Microtubules as Maxwell's demons: active transport-based phase-separation of a binary motor mixture

by Alfredo Sciortino (CEA Grenoble/ESPCI Paris)

Monday 10 Jun 2024, 12:00 → 13:00 Europe/Rome

Aula Rasetti (Dip. di Fisica - Edificio G. Marconi)

Living cells need to deliver specific cargoes at specific locations. In order to do that, they mostly use molecular motors, a set of proteins able to walk on “cytoskeletal highways”, a highly organized network of polar filaments (microtubules). Since different motors walk in different directions along the filament polarity and since the microtubule network is organized in a radial way, this allows selective transport towards the center or the periphery of the cell. How, however, such a network is formed in the first place remains unknown.

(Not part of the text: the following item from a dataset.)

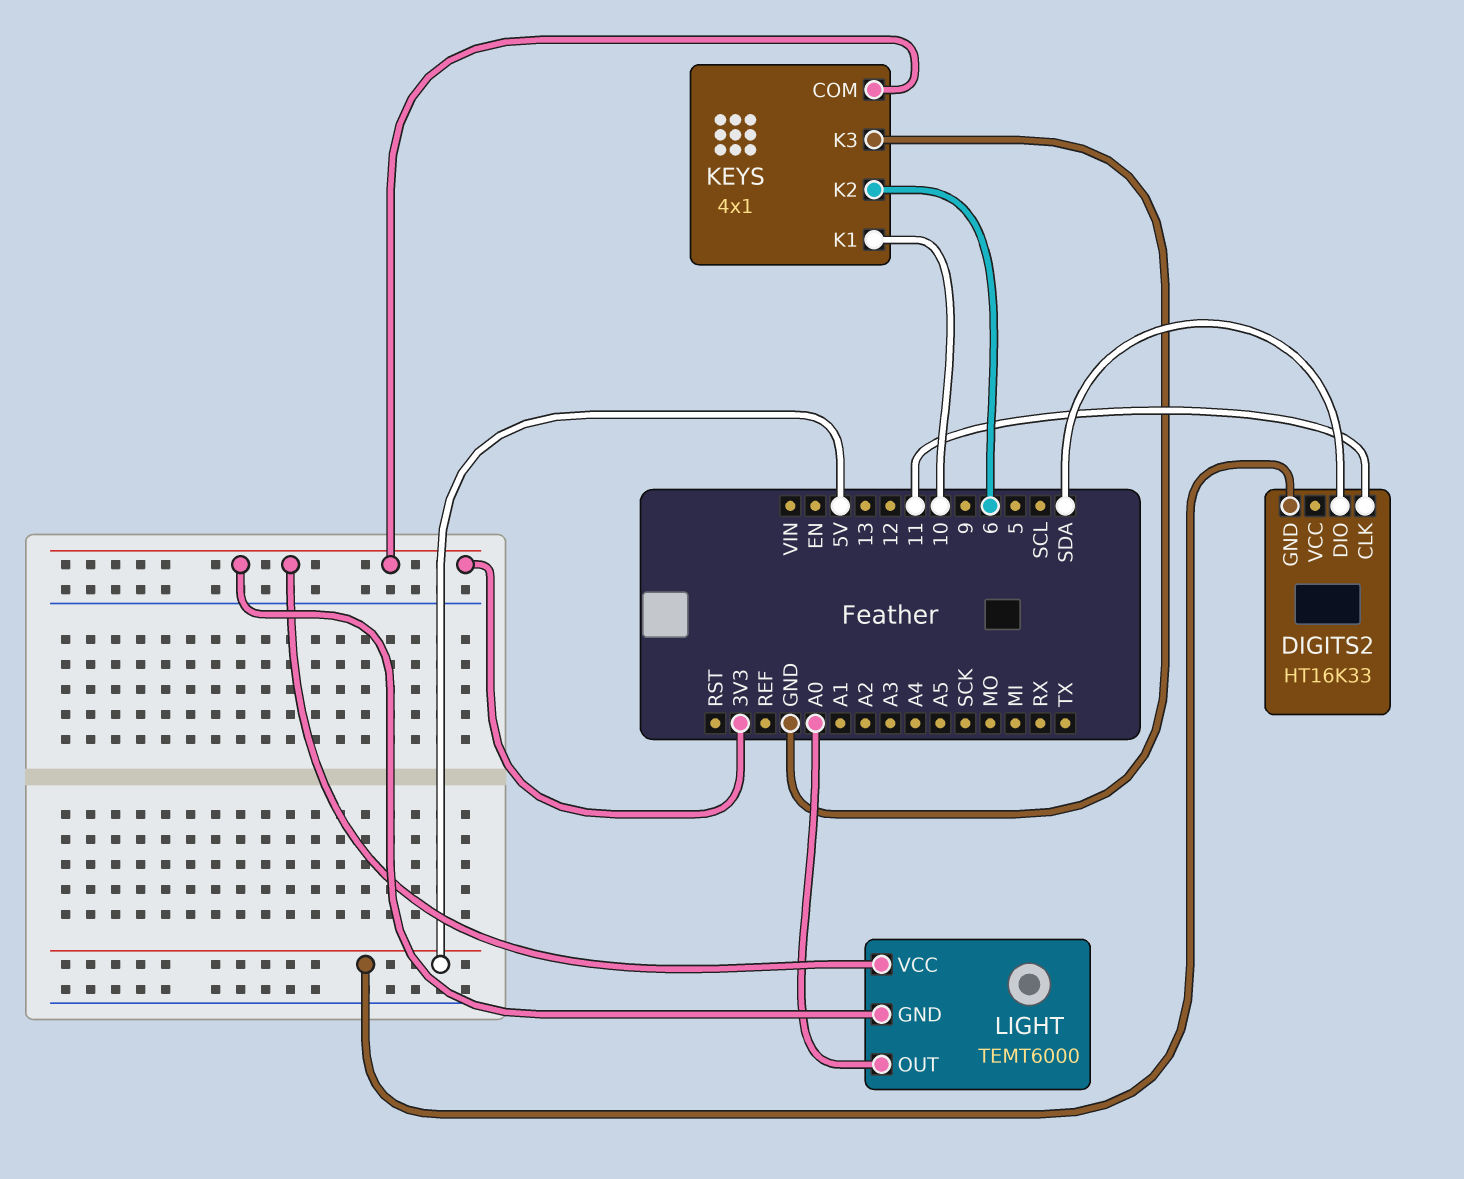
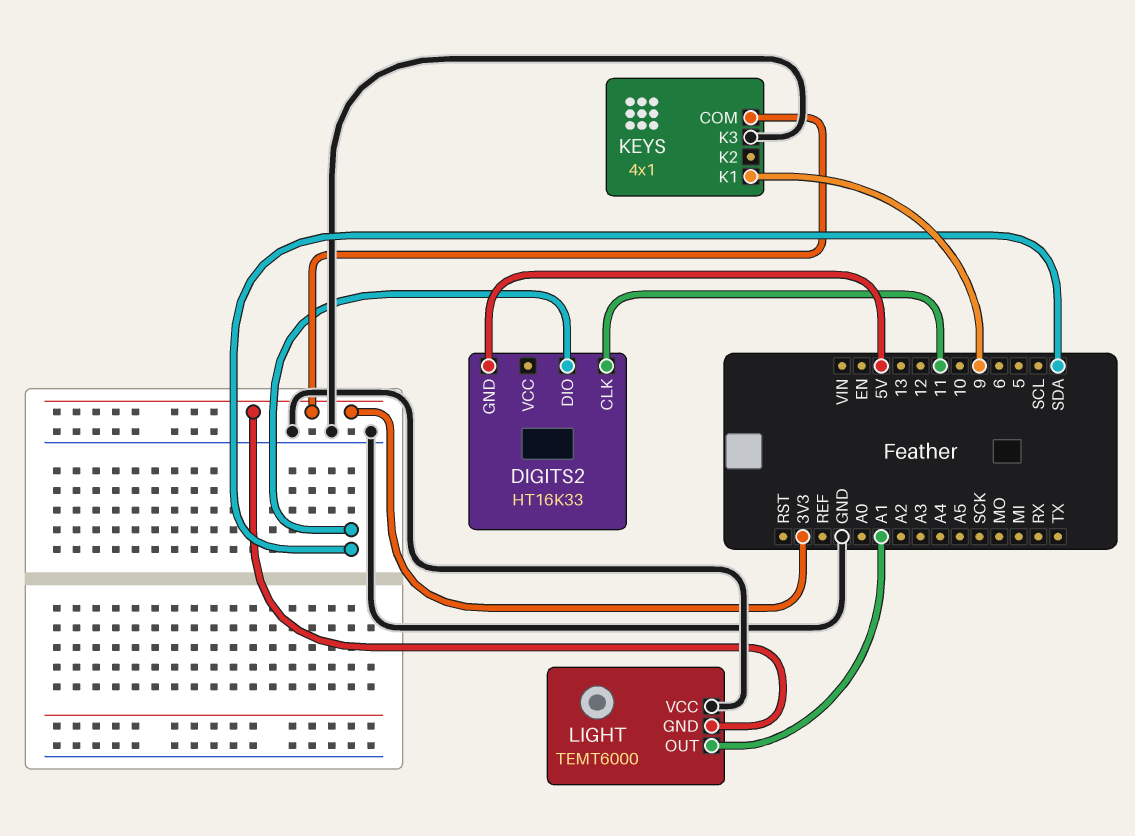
KEYS pin K1: 10 -> 9
KEYS pin K2: 6 -> none
LIGHT pin OUT: A0 -> A1
LIGHT pin VCC: 3V3 -> GND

Recently, a large number of works have focused on gliding assays (in which immobilized motors propel filaments) and/or on motors/microtubules mixtures (in which freely diffusing motors walk on the filaments) in an attempt to reconstitute cytoskeletal polarity with simple ingredients. Here we show how a minimal system comprising microtubules and of two different kinds of molecular motors, a plus- and a minus-end directed one, can self-organize in polarity-sorted domains.  Molecular motors are bound to a lipid membrane and are hence able to both walk on microtubules and to exert forces, hence displacing them. The final result is that starting from a homogeneous initial distribution of motors and filaments, the system self-organizes into stable domains enriched of motors, separated by an interface of polarity-sorted microtubules. Patterns are formed by local motor fluxes and are maintained by a balance between constant active transport, diffusion of free motors and by the opposite forces the two motors exert along microtubules. In other words, in this minimal system polarity emerges from a self-organization process. We then show how in this system the emergence of polarity sorted domains resembles classical phase separation of binary mixtures. Based on this latter analogy, we also build a continuous model,  treating microtubules as "active pump" or as biological analogues of the classical "Maxwell demon", and show in general terms how phase separation and polarity sorting can be achieved using activity in the form of selective transport of material and discuss this implication both in cellular biology and in physics.